Consider now another example.

In [None]:
A = zeros(n,n)+3*I
for i = 1:n-1
    A[i,i+1] = 1.4
    A[i+1,i] = 1.4
end
A

In [None]:
eigen(A)

In [None]:
A\(-b)

In [None]:
x, iter, k = cg_quadratic_tol(A, b, x0, true)

In [None]:
M = zeros(n,n)
for i = 1:n
    M[i,i] = 1/A[i,i]
end

In [None]:
cond(A)

In [None]:
cond(M*A)

In [None]:
x, iter, k = pcg_quadratic_tol(A, b, x0, M, true)

There is no advantage.

In [None]:
M = A^(-1)

In [None]:
x, iter, k = pcg_quadratic_tol(A, b, x0, M, true)

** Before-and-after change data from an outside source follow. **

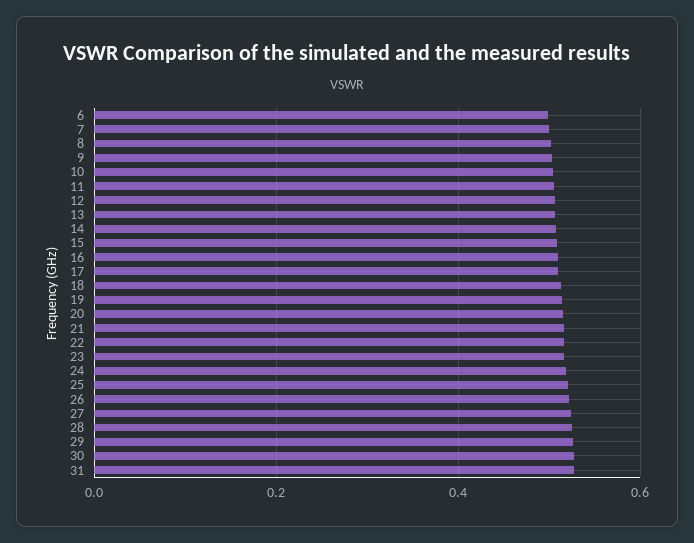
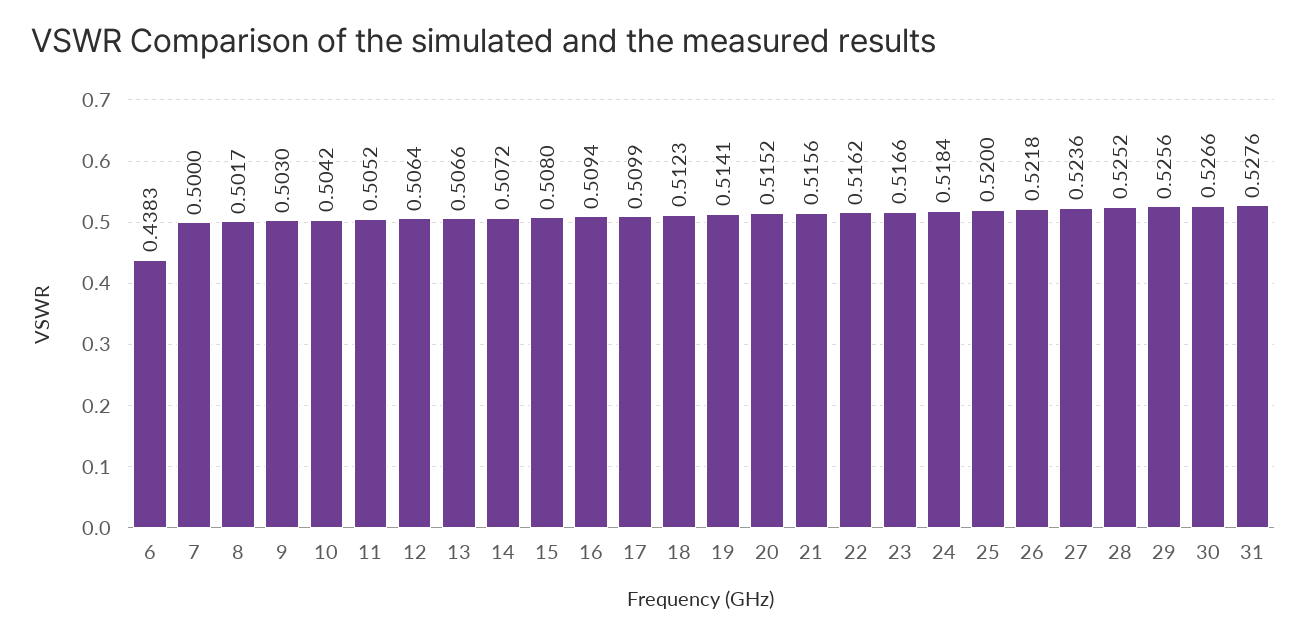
  {
-   "6": 0.5,
+   "6": 0.4383,
    "7": 0.5,
    "8": 0.5017,
    "9": 0.503,
    "10": 0.5042,
    "11": 0.5052,
    "12": 0.5064,
    "13": 0.5066,
    "14": 0.5072,
    "15": 0.508,
    "16": 0.5094,
    "17": 0.5099,
    "18": 0.5123,
    "19": 0.5141,
    "20": 0.5152,
    "21": 0.5156,
    "22": 0.5162,
    "23": 0.5166,
    "24": 0.5184,
    "25": 0.52,
    "26": 0.5218,
    "27": 0.5236,
    "28": 0.5252,
    "29": 0.5256,
    "30": 0.5266,
    "31": 0.5276
  }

Consider now the following example.

In [None]:
n = 1000
A = zeros(n,n)+Diagonal([2+i*i for i=1:n])

In [None]:
for i = 1:n-1
    A[i,i+1] = 1
    A[i+1,i] = 1
end
A[n,1] = 1
A[1,n] = 1
cond(A)

In [None]:
κ = cond(A)
(sqrt(κ)-1)/(sqrt(κ)+1)

In [None]:
A

In [None]:
A^(-1)

In [None]:
M = zeros(n,n)+I
x, iter, k = pcg_quadratic_tol(A, b, x0, M, true)

In [None]:
M = zeros(n,n)
for i = 1:n
    M[i,i] = 1/A[i,i]
end
cond(A*M), cond(A)

In [None]:
M

In [None]:
A*M

In [None]:
x, iter, k = pcg_quadratic_tol(A, b, x0, M, true)

In [None]:
function pcg_quadratic(A:: Matrix, b:: Vector, x0:: Vector, M:: Matrix,
                       trace:: Bool = false, tol = 1e-8)
    n = length(x0)
    x = x0
    if (trace)
        iter = [ x ]
    end
    g = b+A*x
    v = M\g
    d = -v
    k = 0
    
    tol2 = tol*tol

    β = 0.0

    gv = dot(g,v)
    while ((gv > tol2) && (k <= n))
#    while ((dot(g,g) > tol2) && (k <= n))
        Ad = A*d
        normd = dot(d,Ad)
        #gv = dot(g,v)
        α = gv/normd
        x += α*d
        if (trace)
            iter = [ iter; x ]
        end
        g += α*Ad
        v = M\g
        gvold = gv
        gv = dot(g,v)
        β = gv/gvold
        d = -v+β*d
        k += 1
    end

    if (trace)
        iter = [ iter; x ]
        return x, iter, k
    end

    return x, k
end

In [None]:
function ichol(A:: Matrix)

    n = size(A,1)
    C = zeros(n,n)+I
    
    for k=1:n
        C[k,k] = sqrt(A[k,k])
        for i=(k+1):n
            if (A[i,k] != 0)
                C[i,k] = A[i,k]/A[k,k]    
            end
        end
        for j=(k+1):n
            for i=j:n
                if (A[i,j] != 0)
                    C[i,j] = A[i,j]-A[i,k]*A[j,k]
                end
            end
        end
    end

    return C
end

In [None]:
C = cholesky(A)
C.L

In [None]:
M = C.L*C.U

In [None]:
x, iter, k = pcg_quadratic(A, b, x0, M, true)

In [None]:
C = ichol(A)

In [None]:
M=C*C'

In [None]:
x, iter, k = pcg_quadratic(A, b, x0, M, true)

An efficient implementation would make use of sparse matrices and specific functions to compute v.